= Supplied text =
I feel that I created a very bad situation...Even though I meant good. Long story, but advice will be appreciated. My daughter is a new kid in town and started her 1 grade, her teacher is terribly bad to her, but this sis separate story. I wanted my daughter to have enough friends in class or school, that the teacher won't be able to make her experience too terrible. So group of moms invited me for coffee (all homemakers and I offered to pay). Then one of the moms offered to my daughter piano lessons and I agreed . I paid her in advance for 8 lessons. I bought piano. Yesterday I invited her friend from class and she invited the girl of the mom from whom my daughter takes the piano. The mom from my class did not have passes to museum, the other mom had chipper tickets for which they needed to pay. I had free guest passes, I run and got them to the moms, but they both got rather mad at me.

One other situation for last weekend- I invited the American, richer girl to a play date with my daughter. I spent with two girls 4 hours (I enjoyed it), but that mom does not speak with me either.

I feel that I am doing something wrong, terribly lonely and that people rather recent me for what I am doing. What do I do?

= Requirement A =
According to the post asking for advice, why did the writer want her daughter to have enough friends in class or at school? Answer in one to three sentences.
The post and the records that follow have no connection to each other.

= Material provided =
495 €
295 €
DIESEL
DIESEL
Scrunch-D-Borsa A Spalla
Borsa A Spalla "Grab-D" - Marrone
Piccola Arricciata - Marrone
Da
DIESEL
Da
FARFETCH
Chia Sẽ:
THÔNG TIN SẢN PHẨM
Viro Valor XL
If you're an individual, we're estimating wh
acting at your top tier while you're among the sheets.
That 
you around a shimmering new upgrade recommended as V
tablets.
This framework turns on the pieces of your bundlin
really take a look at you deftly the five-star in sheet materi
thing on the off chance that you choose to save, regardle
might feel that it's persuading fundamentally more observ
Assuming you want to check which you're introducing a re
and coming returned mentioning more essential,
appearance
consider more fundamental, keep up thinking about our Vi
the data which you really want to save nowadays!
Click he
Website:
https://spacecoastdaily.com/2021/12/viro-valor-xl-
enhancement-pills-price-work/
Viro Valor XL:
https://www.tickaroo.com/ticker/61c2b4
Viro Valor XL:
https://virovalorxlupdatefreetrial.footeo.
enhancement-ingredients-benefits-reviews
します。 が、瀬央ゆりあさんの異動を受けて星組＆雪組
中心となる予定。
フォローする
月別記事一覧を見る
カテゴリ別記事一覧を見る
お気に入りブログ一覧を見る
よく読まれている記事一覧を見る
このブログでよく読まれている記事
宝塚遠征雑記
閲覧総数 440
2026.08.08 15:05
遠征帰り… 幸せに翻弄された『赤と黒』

==

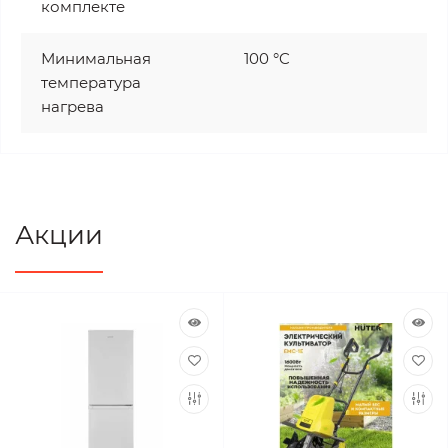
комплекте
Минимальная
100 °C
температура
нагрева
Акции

= Requirement B =
Show every line of the records that contains the string "your".

= Written solution A =
Her daughter's teacher treats her terribly. The writer hoped that enough friends in class or at school would keep the teacher from making her daughter's experience too terrible.

= Written solution B =
acting at your top tier while you're among the sheets.
This framework turns on the pieces of your bundlin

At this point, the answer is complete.